Very few, if any, hunters are out to hunt grizzlies for meat. Currently, hunters are already required to take home the meat from most animals killed, but not from grizzly bears. What exactly will the new regulations be? How effective the trophy hunting ban is will depend entirely on the specific regulations. The Minister promised to consult with First Nations and stakeholders to determine next steps and details of the trophy hunt ban. Wildsight will expect to participate in these discussions to make sure the trophy hunting ban works.

Habitat and connectivity is key

But the problem facing grizzly bears, like so many species across the province, is much broader than hunting. Habitat and connectivity is key. Grizzly bears, like so many other large predators, need space to roam, undisturbed by humans. They need connectivity to travel across the landscape and for bears to move between populations to maintain genetic diversity. Without significant changes in how we manage the human footprint on the land in BC, declines will continue for many species. We have more and more roads and recreation in our backcountry, more development spreading out from our towns, and the impacts of forestry and mining are broad and deep.

Wildsight appreciates Minister Donaldson’s commitment to moving forward with a broader consultation process on a renewed wildlife management strategy for the province.
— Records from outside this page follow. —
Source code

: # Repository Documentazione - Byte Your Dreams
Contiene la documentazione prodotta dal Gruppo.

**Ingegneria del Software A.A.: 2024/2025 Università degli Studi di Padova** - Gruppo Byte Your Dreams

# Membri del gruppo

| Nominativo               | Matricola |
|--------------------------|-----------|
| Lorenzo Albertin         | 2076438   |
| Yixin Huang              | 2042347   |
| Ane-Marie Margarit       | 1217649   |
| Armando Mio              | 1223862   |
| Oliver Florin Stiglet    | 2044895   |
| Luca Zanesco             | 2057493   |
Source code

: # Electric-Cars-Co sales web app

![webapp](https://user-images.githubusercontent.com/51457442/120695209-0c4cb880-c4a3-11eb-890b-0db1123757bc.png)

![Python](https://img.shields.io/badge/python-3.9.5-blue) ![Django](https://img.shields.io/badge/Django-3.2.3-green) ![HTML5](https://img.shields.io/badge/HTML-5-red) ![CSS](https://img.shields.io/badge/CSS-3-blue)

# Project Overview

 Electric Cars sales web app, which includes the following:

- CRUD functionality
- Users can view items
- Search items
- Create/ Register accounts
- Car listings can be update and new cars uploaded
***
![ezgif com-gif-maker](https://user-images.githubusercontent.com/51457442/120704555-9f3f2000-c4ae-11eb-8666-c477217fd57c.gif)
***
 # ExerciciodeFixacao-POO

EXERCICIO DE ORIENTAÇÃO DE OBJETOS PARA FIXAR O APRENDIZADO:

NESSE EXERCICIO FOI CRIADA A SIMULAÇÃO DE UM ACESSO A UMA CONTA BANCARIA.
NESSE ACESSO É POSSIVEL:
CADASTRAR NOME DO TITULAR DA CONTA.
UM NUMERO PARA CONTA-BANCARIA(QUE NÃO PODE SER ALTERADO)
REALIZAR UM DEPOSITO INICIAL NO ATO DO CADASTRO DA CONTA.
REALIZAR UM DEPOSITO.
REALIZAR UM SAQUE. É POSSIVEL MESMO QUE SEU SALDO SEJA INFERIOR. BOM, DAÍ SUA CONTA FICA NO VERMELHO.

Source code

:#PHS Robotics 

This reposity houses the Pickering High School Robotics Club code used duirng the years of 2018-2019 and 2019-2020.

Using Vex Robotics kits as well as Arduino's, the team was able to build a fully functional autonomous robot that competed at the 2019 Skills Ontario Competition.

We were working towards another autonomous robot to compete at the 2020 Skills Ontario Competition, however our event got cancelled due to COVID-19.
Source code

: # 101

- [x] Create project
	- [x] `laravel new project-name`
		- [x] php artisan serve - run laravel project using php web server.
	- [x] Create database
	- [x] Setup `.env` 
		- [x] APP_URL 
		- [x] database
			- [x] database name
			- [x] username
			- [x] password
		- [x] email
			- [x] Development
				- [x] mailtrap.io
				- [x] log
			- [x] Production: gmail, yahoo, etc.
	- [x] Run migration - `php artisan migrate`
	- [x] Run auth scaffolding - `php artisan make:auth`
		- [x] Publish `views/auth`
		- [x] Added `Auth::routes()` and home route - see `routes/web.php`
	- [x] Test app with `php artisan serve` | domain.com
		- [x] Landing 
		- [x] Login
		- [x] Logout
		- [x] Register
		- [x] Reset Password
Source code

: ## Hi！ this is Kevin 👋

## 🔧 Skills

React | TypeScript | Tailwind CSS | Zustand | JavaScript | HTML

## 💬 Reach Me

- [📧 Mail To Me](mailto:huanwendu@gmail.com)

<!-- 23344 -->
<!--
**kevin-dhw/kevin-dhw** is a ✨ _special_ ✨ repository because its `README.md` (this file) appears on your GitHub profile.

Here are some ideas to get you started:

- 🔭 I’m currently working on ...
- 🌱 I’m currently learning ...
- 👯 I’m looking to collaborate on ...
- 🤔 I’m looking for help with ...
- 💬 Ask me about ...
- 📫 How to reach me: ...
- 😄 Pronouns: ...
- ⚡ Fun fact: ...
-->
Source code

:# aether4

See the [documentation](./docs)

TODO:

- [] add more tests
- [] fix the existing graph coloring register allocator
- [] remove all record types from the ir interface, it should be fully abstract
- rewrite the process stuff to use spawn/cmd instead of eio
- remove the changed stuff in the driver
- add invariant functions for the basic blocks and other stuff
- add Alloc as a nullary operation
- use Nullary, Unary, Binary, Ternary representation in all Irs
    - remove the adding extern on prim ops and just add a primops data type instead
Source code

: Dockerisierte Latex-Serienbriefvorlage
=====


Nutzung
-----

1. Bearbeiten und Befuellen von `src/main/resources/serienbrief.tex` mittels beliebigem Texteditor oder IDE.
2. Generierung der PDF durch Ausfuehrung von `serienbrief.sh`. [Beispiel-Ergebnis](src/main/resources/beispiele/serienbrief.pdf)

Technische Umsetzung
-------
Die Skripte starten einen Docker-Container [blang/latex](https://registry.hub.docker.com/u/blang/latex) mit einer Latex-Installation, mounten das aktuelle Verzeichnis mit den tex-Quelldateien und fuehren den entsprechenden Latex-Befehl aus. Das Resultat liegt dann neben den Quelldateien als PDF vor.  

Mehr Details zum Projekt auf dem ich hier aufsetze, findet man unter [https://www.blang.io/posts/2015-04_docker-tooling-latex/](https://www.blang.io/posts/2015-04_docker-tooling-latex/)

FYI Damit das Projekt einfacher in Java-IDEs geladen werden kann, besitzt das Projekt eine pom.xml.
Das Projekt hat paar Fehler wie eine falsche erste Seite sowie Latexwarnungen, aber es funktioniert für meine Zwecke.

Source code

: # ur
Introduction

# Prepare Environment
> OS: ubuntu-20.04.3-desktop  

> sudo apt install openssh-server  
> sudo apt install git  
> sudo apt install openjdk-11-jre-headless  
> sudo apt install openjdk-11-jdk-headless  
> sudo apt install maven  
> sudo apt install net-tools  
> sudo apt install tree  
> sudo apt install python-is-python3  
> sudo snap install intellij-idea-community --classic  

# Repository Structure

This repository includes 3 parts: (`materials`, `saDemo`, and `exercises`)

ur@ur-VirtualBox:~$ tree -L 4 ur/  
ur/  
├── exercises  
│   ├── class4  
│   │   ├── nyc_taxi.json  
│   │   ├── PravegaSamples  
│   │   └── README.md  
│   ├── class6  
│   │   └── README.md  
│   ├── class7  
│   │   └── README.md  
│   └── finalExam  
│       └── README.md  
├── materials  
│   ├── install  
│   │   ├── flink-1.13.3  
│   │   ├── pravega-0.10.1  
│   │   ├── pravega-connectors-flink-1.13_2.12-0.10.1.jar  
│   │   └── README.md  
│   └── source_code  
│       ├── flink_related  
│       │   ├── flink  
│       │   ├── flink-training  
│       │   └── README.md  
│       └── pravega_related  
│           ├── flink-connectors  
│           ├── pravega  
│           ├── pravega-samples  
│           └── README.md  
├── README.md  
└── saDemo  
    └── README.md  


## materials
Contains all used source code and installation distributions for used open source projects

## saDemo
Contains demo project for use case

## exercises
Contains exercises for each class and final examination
We hope that the government is ready to work with British Columbians to make wildlife a real priority, including all species, not just those that are hunted. Much more than just hunting regulations needs to change.

Industry has dominated land use for far too long. Instead of piecemeal struggles to protect the remaining patches of old growth forest, individual wildlife corridors and critical habitats, we need to sit down together for land-use planning that integrates forestry, mining, roads and recreation. Real wildlife management will require changes that include additional protected areas and carefully managed connectivity across the landscape. Let’s make sure our grizzlies have the habitat that they need.